Now that the 31st of December is here, a lot of us are thinking about what we want from the year ahead and whether or not making New Year’s resolutions will help us achieve that.
It’s easy to be sceptical about making resolutions. This is especially true for those of us who have made countless resolutions in the past but have invariably failed to keep them – which is pretty much everyone, right?
There is also the argument made by lots of people that the “New year, New me” mantra flies in the face of self love. I fully agree with this, but don’t think that setting resolutions and following that mantra are the same thing. I think it’s perfectly easy to set resolutions that come from self love and a deep desire to create the future you want.
Overall, I think New Year’s resolutions can be a really powerful catalyst for change and here’s why.
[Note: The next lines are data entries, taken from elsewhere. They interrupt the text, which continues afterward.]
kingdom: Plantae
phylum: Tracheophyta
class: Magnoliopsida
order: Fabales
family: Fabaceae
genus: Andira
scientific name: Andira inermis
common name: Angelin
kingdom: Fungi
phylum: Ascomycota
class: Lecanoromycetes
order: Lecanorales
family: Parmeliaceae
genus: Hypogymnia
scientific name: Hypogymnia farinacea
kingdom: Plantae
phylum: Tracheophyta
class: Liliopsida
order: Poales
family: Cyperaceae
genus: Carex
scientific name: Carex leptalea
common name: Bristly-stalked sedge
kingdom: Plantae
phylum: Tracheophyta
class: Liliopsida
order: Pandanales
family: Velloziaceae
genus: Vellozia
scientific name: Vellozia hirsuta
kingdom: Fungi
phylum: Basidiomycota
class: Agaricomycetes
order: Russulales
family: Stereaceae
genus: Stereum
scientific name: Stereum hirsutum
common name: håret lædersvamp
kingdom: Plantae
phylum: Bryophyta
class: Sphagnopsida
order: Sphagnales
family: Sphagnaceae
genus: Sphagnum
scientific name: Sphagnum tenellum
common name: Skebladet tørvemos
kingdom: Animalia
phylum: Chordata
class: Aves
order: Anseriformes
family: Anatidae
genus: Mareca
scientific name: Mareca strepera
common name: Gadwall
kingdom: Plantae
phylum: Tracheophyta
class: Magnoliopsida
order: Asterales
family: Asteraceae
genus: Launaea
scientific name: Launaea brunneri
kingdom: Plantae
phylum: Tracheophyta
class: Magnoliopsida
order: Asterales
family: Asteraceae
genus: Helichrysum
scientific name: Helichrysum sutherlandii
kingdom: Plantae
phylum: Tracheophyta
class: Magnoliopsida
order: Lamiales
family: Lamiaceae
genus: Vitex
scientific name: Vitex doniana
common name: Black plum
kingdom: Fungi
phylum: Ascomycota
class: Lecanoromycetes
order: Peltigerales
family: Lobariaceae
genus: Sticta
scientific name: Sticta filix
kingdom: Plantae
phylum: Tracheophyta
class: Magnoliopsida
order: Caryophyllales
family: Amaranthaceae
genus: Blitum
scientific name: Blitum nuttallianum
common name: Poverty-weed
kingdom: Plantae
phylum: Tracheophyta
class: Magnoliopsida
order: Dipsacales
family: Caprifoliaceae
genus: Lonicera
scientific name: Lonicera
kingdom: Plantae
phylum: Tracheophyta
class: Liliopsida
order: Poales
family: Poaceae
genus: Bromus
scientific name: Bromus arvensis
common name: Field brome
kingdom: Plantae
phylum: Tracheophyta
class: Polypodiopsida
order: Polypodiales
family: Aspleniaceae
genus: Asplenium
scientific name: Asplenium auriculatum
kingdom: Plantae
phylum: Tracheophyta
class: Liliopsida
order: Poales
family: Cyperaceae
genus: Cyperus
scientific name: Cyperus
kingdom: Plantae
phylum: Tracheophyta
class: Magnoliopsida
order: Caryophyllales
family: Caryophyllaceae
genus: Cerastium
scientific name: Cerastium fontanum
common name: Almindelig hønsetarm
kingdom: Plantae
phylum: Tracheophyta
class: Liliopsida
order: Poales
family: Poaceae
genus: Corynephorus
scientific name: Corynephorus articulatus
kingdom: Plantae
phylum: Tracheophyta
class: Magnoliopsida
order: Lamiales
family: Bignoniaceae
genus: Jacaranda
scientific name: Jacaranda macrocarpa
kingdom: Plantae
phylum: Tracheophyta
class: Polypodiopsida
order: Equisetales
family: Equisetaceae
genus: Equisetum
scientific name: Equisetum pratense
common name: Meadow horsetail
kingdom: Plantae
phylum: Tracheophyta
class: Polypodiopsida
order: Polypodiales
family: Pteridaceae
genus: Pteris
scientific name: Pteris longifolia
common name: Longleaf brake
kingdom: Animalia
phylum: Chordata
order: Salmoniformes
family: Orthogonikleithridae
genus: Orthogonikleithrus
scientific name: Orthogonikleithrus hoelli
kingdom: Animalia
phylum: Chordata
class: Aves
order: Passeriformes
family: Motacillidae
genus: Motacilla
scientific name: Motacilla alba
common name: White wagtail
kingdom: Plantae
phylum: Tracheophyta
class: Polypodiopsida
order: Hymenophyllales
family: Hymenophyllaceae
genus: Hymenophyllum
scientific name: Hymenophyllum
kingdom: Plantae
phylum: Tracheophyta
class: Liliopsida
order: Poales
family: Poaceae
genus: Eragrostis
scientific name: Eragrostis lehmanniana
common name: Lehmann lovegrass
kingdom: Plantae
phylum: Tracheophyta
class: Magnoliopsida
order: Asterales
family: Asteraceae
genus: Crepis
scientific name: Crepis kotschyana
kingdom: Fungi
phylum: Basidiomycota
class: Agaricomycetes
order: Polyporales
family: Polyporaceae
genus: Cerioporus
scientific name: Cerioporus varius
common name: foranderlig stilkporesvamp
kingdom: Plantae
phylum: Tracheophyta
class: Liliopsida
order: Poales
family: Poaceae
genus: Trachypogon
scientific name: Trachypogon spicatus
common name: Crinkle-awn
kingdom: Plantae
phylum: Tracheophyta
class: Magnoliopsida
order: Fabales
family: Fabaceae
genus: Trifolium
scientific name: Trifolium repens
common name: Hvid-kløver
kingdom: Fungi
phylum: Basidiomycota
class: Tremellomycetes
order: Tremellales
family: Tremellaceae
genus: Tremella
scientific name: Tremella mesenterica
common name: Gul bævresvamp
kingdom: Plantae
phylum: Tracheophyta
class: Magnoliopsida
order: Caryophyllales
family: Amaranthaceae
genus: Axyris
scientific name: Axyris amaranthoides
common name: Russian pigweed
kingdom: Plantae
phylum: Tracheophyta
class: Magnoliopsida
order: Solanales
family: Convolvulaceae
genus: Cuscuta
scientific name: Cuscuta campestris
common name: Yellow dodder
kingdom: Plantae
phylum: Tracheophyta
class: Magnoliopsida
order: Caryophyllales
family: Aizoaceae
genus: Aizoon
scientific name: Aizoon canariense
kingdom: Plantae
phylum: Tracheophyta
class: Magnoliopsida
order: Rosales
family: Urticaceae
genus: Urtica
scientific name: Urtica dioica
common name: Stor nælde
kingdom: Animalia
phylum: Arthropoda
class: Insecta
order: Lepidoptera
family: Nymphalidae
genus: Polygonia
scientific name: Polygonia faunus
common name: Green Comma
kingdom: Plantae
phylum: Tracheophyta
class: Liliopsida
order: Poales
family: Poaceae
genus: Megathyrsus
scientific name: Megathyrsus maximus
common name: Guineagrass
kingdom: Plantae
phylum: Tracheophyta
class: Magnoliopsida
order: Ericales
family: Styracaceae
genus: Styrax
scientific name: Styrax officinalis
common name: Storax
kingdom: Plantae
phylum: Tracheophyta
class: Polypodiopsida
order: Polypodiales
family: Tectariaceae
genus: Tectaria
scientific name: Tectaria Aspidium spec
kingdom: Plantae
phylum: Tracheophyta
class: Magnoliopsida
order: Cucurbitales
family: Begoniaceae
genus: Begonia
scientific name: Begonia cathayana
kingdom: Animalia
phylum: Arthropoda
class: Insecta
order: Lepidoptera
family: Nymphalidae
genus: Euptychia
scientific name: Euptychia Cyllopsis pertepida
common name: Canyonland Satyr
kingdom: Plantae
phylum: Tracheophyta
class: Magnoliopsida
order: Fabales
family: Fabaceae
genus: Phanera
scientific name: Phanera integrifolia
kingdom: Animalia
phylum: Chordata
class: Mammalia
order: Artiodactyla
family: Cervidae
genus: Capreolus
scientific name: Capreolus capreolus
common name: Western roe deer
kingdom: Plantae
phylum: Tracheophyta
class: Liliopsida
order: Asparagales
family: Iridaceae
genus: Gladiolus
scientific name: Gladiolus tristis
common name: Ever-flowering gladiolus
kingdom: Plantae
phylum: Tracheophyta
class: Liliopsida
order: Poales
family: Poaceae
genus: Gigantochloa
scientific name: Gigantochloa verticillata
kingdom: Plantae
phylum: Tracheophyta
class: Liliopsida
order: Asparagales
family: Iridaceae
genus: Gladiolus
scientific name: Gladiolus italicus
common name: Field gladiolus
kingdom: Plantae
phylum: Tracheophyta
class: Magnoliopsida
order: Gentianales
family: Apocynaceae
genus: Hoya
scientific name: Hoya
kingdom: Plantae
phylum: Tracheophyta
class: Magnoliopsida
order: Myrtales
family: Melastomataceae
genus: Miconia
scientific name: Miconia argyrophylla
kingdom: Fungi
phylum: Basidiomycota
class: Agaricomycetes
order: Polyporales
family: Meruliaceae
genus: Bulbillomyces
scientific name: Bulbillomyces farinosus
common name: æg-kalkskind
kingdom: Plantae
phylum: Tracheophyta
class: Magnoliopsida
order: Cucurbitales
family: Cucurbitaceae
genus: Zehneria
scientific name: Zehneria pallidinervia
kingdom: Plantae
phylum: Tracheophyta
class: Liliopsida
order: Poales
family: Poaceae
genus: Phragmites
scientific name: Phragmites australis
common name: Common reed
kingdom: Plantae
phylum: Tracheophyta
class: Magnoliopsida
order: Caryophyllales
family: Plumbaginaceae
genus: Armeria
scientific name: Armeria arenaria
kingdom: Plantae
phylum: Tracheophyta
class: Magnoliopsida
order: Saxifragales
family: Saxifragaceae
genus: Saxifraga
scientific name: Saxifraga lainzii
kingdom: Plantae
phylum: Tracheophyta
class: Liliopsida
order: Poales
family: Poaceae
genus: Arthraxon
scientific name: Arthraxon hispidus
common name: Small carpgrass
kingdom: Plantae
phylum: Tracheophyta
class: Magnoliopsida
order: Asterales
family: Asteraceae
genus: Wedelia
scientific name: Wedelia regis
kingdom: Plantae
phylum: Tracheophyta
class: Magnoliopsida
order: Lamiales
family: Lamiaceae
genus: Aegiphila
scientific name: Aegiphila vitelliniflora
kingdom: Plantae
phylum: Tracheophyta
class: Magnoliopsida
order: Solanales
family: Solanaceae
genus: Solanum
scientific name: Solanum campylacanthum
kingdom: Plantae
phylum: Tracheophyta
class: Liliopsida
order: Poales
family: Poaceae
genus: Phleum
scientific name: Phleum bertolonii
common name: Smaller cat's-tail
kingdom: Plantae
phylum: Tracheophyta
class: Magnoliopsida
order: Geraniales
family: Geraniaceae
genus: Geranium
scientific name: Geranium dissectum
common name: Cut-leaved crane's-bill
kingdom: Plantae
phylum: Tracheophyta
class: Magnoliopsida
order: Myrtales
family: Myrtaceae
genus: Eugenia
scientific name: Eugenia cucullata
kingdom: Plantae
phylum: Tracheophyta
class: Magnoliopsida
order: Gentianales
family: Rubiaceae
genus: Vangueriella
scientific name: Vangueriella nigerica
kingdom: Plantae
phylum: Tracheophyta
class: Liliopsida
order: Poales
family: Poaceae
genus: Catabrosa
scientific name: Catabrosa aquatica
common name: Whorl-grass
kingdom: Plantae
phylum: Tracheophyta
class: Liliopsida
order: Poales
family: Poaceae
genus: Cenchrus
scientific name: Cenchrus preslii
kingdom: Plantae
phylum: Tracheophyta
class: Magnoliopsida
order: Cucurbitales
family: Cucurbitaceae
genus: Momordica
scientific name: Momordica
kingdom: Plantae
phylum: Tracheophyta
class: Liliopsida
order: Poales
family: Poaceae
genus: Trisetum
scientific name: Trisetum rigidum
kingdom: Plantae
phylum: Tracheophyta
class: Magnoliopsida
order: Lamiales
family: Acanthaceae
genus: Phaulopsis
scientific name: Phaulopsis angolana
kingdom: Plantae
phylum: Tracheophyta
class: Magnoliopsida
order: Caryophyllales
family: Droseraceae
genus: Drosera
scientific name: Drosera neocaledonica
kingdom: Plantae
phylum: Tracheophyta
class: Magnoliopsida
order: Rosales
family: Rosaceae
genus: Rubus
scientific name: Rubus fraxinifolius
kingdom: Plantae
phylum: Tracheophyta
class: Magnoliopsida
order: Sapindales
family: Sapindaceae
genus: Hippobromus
The Benefits of New Year’s Resolutions
One of the best things about setting resolutions is that it forces us to reflect on the year we’ve had. Reflection is so important for anyone who’s interested in personal growth. And although you can reflect at any time, when better than at the end close of another year.
A great way to do this is to journal. You can simply scribble down the biggest experiences ofthe year and, using the mind map system, start writing down words to describe how those experiences made you feel. By doing this, you’ll soon notice patterns and common threads which will help you to really hone in on how you want to feel in 2019.
I think that setting resolutions helps us to really fine tune our personal identity. This is because our resolutions represent who we are.
For example, one ofmy resolutions is to get more tattoos. This is because tattoos are something I really see as an important part of my personal style. Although I only have a few right now, it’s a side of myself that I really want to develop.
There’s no doubt about it, resolution setting really does help us to focus on what’s important to us, what we want to prioritise in the coming months, and how we want to feel at the end of 2019. It helps us to sort between the things we want and the things we really want.
Of course, setting a whole bunch of resolutions on December 31st 2018, and not giving them a moment’s thought until December 31st 2019 isn’t going to lead to much success. It’s crucial to check in with your resolutions throughout the year if you want to stay focused.
There’s something about setting resolutions that really helps to get some perspective on the year gone by, and make peace with it before we move on to the year ahead. For me, thos has been particularly important this year.
So much of what has happened in my life over the last 12 months has been painful, and I’ve felt very lost and out of control. In a way, I guess I’ve felt a little bit resentful and bitter. But I don’t want to take these feelings into 2019 with me.
Setting resolutions, looking back on the year gone by and thinking hard about the year ahead helps us to draw a line under 2018 and let go of whatever negativity it may have caused.
I’m not saying that we can simply move on from it, or that we can choose to not be affected by the things that have happened, but we can try to start with as clean a slate as possible. And I really do think that setting resolutions helps us do just that.
So, there you have it. I love making resolutions and those are the reasons why. I do understand why so many people feel so disenfranchised with the idea of New Year’s resolutions. But I remain a firm believer that setting clear, concise intentions which are motivated by self love can really help us create the future that we want and deserve.